Sebelum membaca tulisan ini, alangkah baiknya jika di awal saya menyatakan diri sebagai penyinyir dan ribet. Posisi ini penting manakala nanti ditemui di dalam tulisan dan pembaca akan berkomentar "sumpah ini penulisnya ngapain sih? Ga ada kerjaan apa ya?"

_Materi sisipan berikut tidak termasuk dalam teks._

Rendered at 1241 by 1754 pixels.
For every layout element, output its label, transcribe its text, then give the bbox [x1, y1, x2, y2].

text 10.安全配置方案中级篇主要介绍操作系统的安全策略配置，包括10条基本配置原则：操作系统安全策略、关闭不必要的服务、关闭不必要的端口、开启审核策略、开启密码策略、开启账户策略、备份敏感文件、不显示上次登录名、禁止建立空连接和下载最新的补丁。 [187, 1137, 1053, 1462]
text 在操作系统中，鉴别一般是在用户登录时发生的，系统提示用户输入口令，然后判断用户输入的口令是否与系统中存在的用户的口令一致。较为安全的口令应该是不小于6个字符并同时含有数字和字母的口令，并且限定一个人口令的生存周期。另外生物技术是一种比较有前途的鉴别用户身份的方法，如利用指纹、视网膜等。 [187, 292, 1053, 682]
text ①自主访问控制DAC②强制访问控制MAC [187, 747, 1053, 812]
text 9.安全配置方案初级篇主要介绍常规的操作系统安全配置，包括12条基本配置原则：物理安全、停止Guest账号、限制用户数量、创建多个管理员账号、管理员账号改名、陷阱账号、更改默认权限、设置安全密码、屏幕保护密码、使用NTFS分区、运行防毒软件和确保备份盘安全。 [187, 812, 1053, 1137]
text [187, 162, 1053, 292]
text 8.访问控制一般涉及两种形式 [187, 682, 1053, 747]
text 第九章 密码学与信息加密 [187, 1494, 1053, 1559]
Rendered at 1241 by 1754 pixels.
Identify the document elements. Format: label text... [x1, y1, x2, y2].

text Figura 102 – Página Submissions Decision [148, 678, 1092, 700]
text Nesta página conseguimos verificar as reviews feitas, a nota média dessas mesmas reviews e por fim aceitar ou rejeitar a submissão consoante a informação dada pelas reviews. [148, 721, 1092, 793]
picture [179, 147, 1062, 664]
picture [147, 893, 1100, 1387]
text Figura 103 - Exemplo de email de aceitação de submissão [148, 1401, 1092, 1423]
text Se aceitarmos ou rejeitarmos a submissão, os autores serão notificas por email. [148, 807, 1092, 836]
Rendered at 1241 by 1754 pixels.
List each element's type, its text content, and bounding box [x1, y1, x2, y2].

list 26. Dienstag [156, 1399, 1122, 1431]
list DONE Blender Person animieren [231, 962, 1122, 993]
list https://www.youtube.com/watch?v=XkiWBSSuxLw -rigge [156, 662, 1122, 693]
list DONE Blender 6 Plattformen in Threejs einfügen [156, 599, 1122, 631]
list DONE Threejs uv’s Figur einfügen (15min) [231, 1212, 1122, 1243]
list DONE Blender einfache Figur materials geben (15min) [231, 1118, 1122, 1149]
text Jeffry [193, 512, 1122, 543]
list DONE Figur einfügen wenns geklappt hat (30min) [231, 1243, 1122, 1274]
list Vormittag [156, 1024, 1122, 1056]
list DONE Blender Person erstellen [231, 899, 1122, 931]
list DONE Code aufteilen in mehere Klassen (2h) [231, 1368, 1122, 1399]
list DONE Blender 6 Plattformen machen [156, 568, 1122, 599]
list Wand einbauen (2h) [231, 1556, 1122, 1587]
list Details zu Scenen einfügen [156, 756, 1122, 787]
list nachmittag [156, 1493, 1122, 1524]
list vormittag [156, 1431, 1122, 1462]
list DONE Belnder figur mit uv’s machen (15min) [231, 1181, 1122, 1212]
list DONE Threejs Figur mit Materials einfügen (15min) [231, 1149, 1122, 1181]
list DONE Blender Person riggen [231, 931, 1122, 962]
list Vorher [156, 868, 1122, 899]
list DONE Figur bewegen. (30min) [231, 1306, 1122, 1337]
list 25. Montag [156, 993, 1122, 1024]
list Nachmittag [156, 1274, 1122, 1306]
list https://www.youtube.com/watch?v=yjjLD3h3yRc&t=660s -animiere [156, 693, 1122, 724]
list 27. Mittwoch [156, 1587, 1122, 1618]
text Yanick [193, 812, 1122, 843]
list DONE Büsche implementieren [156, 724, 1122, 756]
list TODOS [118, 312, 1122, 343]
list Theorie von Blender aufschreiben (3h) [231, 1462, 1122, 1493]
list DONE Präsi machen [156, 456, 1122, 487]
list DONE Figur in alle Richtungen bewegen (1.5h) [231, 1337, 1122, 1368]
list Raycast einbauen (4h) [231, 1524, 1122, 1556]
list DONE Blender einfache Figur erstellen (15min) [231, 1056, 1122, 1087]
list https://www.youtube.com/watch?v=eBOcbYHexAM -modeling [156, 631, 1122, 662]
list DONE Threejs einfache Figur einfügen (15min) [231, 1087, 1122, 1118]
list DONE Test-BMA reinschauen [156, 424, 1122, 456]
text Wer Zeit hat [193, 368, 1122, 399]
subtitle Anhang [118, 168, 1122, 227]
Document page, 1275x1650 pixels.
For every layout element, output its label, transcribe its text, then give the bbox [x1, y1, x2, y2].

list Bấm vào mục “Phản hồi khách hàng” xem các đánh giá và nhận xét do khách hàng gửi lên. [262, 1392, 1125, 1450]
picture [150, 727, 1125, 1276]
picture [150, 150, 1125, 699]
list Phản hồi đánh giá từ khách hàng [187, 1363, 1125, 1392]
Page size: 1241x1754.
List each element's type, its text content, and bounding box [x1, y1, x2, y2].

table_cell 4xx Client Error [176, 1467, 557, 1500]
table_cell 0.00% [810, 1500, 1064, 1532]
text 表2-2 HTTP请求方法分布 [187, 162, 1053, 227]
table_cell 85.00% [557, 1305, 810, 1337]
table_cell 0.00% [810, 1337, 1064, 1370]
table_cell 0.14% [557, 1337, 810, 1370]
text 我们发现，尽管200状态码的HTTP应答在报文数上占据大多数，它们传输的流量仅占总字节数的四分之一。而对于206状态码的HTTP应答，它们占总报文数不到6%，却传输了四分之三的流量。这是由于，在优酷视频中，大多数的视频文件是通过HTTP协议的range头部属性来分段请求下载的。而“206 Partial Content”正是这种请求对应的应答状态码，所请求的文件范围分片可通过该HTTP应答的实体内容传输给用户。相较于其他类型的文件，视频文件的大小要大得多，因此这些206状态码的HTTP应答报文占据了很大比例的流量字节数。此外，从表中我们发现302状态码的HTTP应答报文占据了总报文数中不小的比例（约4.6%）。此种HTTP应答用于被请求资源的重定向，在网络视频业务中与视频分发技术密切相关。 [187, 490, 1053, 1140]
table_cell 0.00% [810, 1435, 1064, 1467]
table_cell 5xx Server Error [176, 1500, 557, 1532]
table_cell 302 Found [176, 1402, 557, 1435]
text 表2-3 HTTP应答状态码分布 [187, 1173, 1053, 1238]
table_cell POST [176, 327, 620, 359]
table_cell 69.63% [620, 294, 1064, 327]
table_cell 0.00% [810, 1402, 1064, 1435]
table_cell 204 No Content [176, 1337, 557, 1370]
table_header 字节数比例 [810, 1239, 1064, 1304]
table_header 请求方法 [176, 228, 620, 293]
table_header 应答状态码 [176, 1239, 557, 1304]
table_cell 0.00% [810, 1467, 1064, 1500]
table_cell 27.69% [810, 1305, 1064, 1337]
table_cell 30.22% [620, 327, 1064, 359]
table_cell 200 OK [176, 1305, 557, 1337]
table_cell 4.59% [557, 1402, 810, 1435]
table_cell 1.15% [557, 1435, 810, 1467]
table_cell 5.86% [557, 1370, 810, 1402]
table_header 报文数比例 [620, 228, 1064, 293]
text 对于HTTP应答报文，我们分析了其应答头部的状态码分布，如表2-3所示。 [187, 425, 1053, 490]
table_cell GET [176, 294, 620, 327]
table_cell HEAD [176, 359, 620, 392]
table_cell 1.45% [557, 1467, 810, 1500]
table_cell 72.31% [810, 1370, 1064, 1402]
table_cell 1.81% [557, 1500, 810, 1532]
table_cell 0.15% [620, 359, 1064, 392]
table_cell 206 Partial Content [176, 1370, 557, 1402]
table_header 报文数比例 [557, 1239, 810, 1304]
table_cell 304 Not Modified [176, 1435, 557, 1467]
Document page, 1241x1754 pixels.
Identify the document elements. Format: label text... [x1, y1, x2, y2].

Oke. Begini. Masalah publik dan privat khususnya ruang publik dan ruang privat sekarang semakin blur. Mereka hibrid alias sudah tidak bisa dipisahkan. Aku pikir ini adalah dampak dari penjualan ruang ruang privat. Bagaimana orang jaman sekarang sudah rela menjual ruang privatnya untuk dijadikan pasar atau komoditas. Berapa banyak orang yang kadang punya cita-cita supaya akun sosialnya bisa jadi tempat endorse brand brand ternama? Dari situ duit mengalir sampai jauh. Namun di sisi lain yang empunya akun media sosial ini, tidak menyadari bahwa perlahan tapi pasti ia tidak punya tempat privat. Ruang privat, dimana ia dan dirinya sendiri bertemu dan tidak usah banyak orang tahu. Bahkan parahnya, terkadang isu isu privat seperti kisah asmara seseorang pun diumbar sedemikian rupa supaya bisa dijadikan barang dagangan atau tempat marketing yang baik.
Sekali lagi. Saya tidak anti kapitalis. Karena saya juga butuh makan. Tapi yang perlu disadari adalah bahwa kapitalisme sudah sedemikian jauh melangkah dan mempengaruhi subyek dalam masyarakat. Bahwa seseorang lambat laun bisa kehilangan dirinya sendiri karena sudah habis terjual ruang privat. Dan ketika ia butuh ruang privat, mungkin ia perlu membayar sejumlah uang untuk mendapatkan sebuah ruang dimana hanya dirinya sendiri dan Tuhan yang bisa bertemu.